Poursuivez l'entretien consacré aux groupes armés terroristes en reprenant juste après sa dernière phrase.

#### Texte extrait
______

Les attaques sont menées par les petits groupes locaux, que j’ai cités avec leurs leaders, appuyés par ce qu’on appelle une unité spéciale de ce groupe qui est la Katibat serma qui est chargée de mener toutes les attaques violentes, de grandes envergures parce qu’elle est spécialisée, elle a les moyens logistiques, des hommes capables de mener ce genre d’attaque. Une fois que cette attaque est faite, elle disparaît soit au Mali soit dans un autre endroit pour louer encore ses services.
Ils sont très bien organisés, bien structurés de telle sorte que si nous ne mettons pas en place des stratégies pour contrecarrer, ça va être difficile pour nous.
Certains pensent qu’il s’agit d’une rébellion armée et non du terrorisme. C’est ce que vous pensez aussi ?
Je pense plutôt à du terrorisme mais du terrorisme hybride. Hybride dans le sens que les groupes armés terroristes ont réussi à faire basculer de leur côté un certain nombre d’individus, un certain nombre de groupes qui avaient tout à fait intérêt à ce que l’Etat disparaisse.
Donc vous avez d’une part les groupes armés terroristes et de l’autre part vous avez des braconniers, des criminels, des trafiquants et des orpailleurs aussi. Donc tous ceux qui sont dans l’illégalité qui veulent que l’Etat disparaisse, se joignent à eux parce que les groupes armés leur fournissent la logistique nécessaire (les armes, munitions et aussi les tactiques de combat). Eux, en retour, ils assistent les groupes armés dans la localité qu’ils contrôlent, ce qui leur permet d’avoir une avance sur les forces de défense et de sécurité.
Donc c’est un tandem imparable qui fait que parfois effectivement, on a du mal à savoir si c’est une attaque terroriste ou une attaque criminelle. Ce qui est sûr, il y a toujours une accointance entre les deux groupes qui font que chacun a un intérêt à gagner dans cette guerre.
De façon générale, on disait que c’était le régime de Roch Kaboré qui posait problème mais avec cette transition, les attaques continuent. Qu’est-ce qui peut expliquer les motivations de ces GAT ?
Les groupes armés terroristes ont leur stratégie qu’ils sont en train de dérouler. Que ce soit X ou Y qui soit au pouvoir, cela ne va pas les arrêter. La seule manière de les arrêter, c’est par la force. Il faut les arrêter par notre propre volonté, notre stratégie que l’on aurait mise en place.
Donc cela veut dire qu’il ne fallait pas s’attendre à ce que ces groupes armés s’arrêtent parce que tout simplement le régime a changé. Au contraire, c’est des gens qui savent très bien s’adapter à la situation. Je vous ai dit qu’entre la prise du pouvoir du nouveau président et l’ancien président, ils ont changé de mode opératoire. Vous avez vu que désormais, ils s’attaquent aux moyens de communication. Ils posent de plus en plus des mines pour empêcher les forces de défenses et de sécurité.
Ils touchent les points sensibles dans les villes. Pourquoi ? Parce qu’ils se disent que comme ce sont des militaires qui ont pris le pouvoir, il y a de fortes chances qu’ils déploient des moyens logistiques. Il y a de fortes chances qu’ils partent vraiment au front et qu’ils les attaquent. Alors pour anticiper, ils vont compliquer leur déplacement. Aujourd’hui c’est presqu’impossible de rouler en voiture ou à moto. Parce que vous avez de fortes chances de sauter sur une mine.

______

Matériel tiré d'un jeu de données:
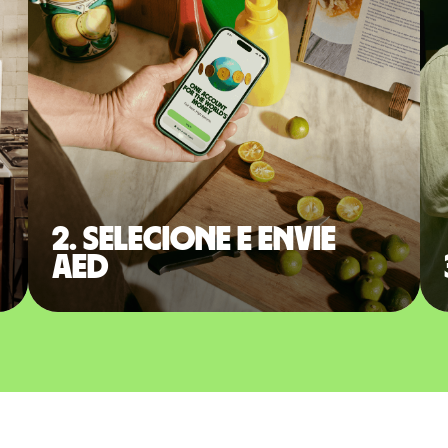
2. Selecione e envie
AED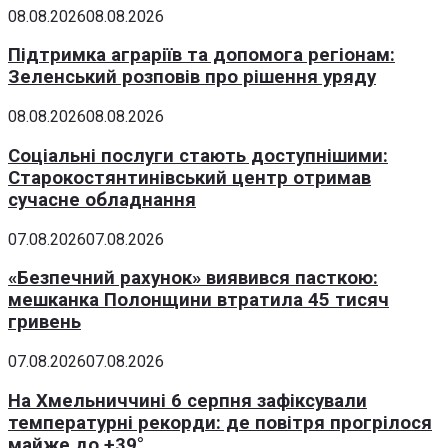
08.08.2026
08.08.2026
Підтримка аграріїв та допомога регіонам:
Зеленський розповів про рішення уряду
08.08.2026
08.08.2026
Соціальні послуги стають доступнішими:
Старокостянтинівський центр отримав
сучасне обладнання
07.08.2026
07.08.2026
«Безпечний рахунок» виявився пасткою:
мешканка Полонщини втратила 45 тисяч
гривень
07.08.2026
07.08.2026
На Хмельниччині 6 серпня зафіксували
температурні рекорди: де повітря прогрілося
майже до +39°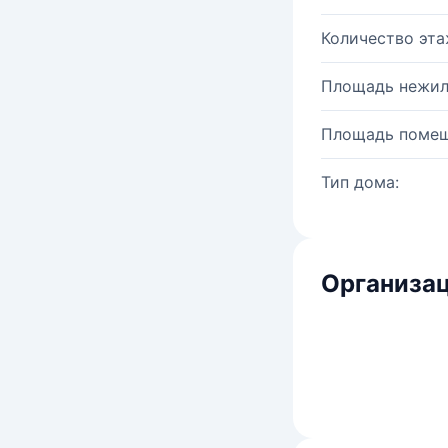
Количество эта
Площадь нежил
Площадь помещ
Тип дома:
Организац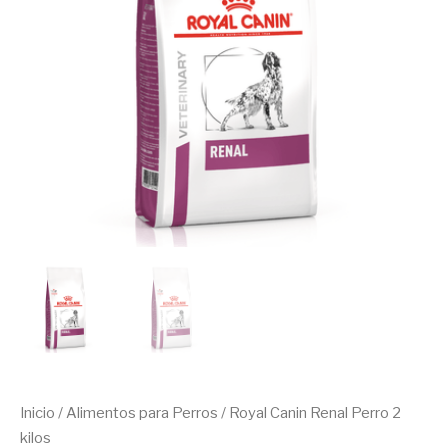
cantidad
Inicio
/
Alimentos para Perros
/ Royal Canin Renal Perro 2
kilos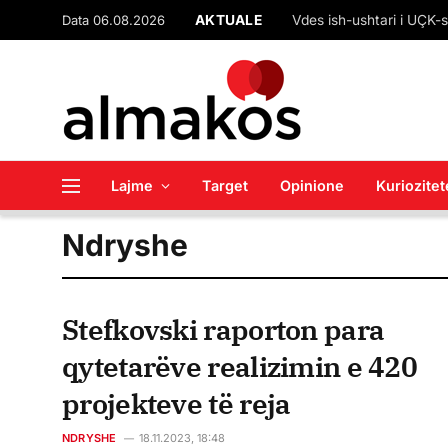
Data 06.08.2026
AKTUALE
Vdes ish-ushtari i UÇK-së
Lajme
Target
Opinione
Kuriozitet
Ndryshe
Stefkovski raporton para
qytetarëve realizimin e 420
projekteve të reja
NDRYSHE
18.11.2023, 18:48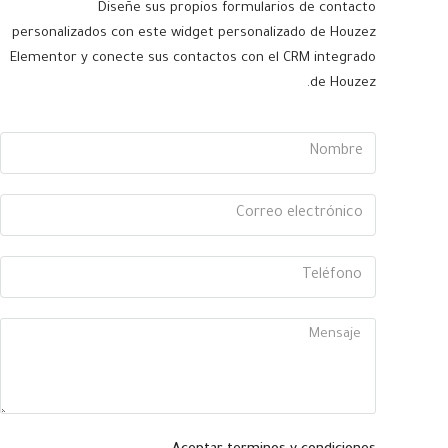
Diseñe sus propios formularios de contacto
personalizados con este widget personalizado de Houzez
Elementor y conecte sus contactos con el CRM integrado
de Houzez.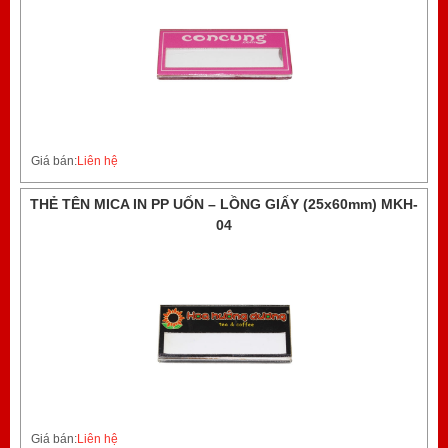
Giá bán:
Liên hệ
THẺ TÊN MICA IN PP UỐN – LỒNG GIẤY (25x60mm) MKH-
04
Giá bán:
Liên hệ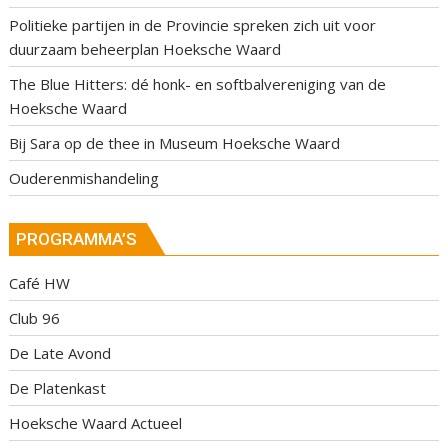
Politieke partijen in de Provincie spreken zich uit voor
duurzaam beheerplan Hoeksche Waard
The Blue Hitters: dé honk- en softbalvereniging van de
Hoeksche Waard
Bij Sara op de thee in Museum Hoeksche Waard
Ouderenmishandeling
PROGRAMMA’S
Café HW
Club 96
De Late Avond
De Platenkast
Hoeksche Waard Actueel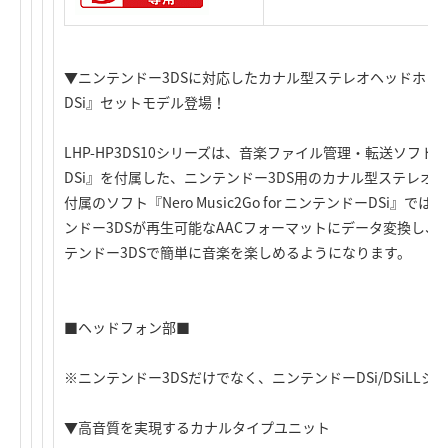
▼ニンテンドー3DSに対応したカナル型ステレオヘッドホン＋『Ner
DSi』セットモデル登場！
LHP-HP3DS10シリーズは、音楽ファイル管理・転送ソフト『Nero
DSi』を付属した、ニンテンドー3DS用のカナル型ステレオ
付属のソフト『Nero Music2Go for ニンテンドーDSi
ンドー3DSが再生可能なAACフォーマットにデータ変換し、
テンドー3DSで簡単に音楽を楽しめるようになります。
■ヘッドフォン部■
※ニンテンドー3DSだけでなく、ニンテンドーDSi/DSiLL
▼高音質を実現するカナルタイプユニット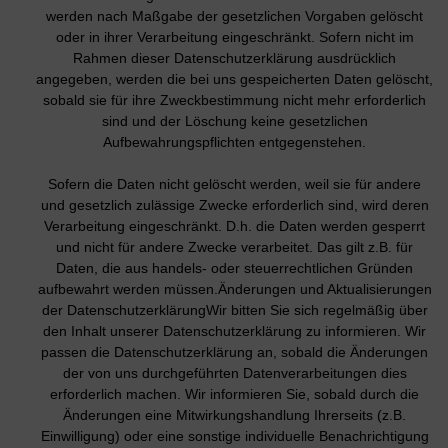
werden nach Maßgabe der gesetzlichen Vorgaben gelöscht
oder in ihrer Verarbeitung eingeschränkt. Sofern nicht im
Rahmen dieser Datenschutzerklärung ausdrücklich
angegeben, werden die bei uns gespeicherten Daten gelöscht,
sobald sie für ihre Zweckbestimmung nicht mehr erforderlich
sind und der Löschung keine gesetzlichen
Aufbewahrungspflichten entgegenstehen.
Sofern die Daten nicht gelöscht werden, weil sie für andere
und gesetzlich zulässige Zwecke erforderlich sind, wird deren
Verarbeitung eingeschränkt. D.h. die Daten werden gesperrt
und nicht für andere Zwecke verarbeitet. Das gilt z.B. für
Daten, die aus handels- oder steuerrechtlichen Gründen
aufbewahrt werden müssen.Änderungen und Aktualisierungen
der DatenschutzerklärungWir bitten Sie sich regelmäßig über
den Inhalt unserer Datenschutzerklärung zu informieren. Wir
passen die Datenschutzerklärung an, sobald die Änderungen
der von uns durchgeführten Datenverarbeitungen dies
erforderlich machen. Wir informieren Sie, sobald durch die
Änderungen eine Mitwirkungshandlung Ihrerseits (z.B.
Einwilligung) oder eine sonstige individuelle Benachrichtigung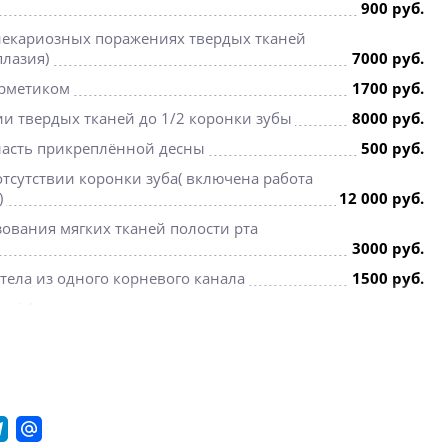
900 руб.
некариозных поражениях твердых тканей
плазия)
7000 руб.
ерметиком
1700 руб.
ии твердых тканей до 1/2 коронки зубы
8000 руб.
ласть прикреплённой десны
500 руб.
тсутствии коронки зуба( включена работа
)
12 000 руб.
ования мягких тканей полости рта
3000 руб.
ела из одного корневого канала
1500 руб.
ка) 1 посещение - снятие слепка
2000 руб.
х карманов (орошение,аппликация,повязка
1500 руб.
1000 руб.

______

#### Réponse
Aujourd’hui, ils s’attaquent aux aérodromes. Cela veut dire que pour faire descendre même l’équipement avec les avions, ça devient de plus en plus compliqué. Aujourd’hui, ils isolent des villes pour empêcher les forces de défense et de sécurité de communiquer entre eux et même aux populations de donner leur positions. Vous voyez donc qu’ils anticipent en fonction de l’ennemi qui est en face d’eux. Donc, tant que nous n’allons pas mettre en place une stratégie, ils vont continuer jusqu’à atteindre leur objectif.
La prise du pouvoir par l’armée a suscité beaucoup d’espoirs mais on a l’impression qu’elle est en train d’échouer. Comment pouvez-vous expliquer cela ?
Effectivement, quand on regarde le nombre d’attaques, quand on regarde la situation qui se dégrade, quand on regarde toutes ces infrastructures qui sont en train d’être détruites, les écoles qui sont en train d’être fermées, le nombre de déplacés internes qui a été multiplié à 10%, il y a de quoi s’inquiéter.
Mais, on peut dire peut-être que les militaires qui sont au pouvoir sont en train de mettre en place des structures comme le Commandement des opérations de théâtre national, des hommes et sont en train de réunir les moyens pour pouvoir parer à tout cela. Mais cela doit se faire rapidement parce que si l’on attend encore un ou deux mois, ça risque d’être trop tard.
Quelle que soit la stratégie qui sera mise en place, ça va être trop tard. Aujourd’hui, on est obligé d’être sur le terrain, de faire des erreurs et de les corriger sur le terrain. On ne peut plus se permettre d’être dans des laboratoires, assis pour concevoir des stratégies et aller le mettre sur le terrain parce qu’on n’aura pas le temps.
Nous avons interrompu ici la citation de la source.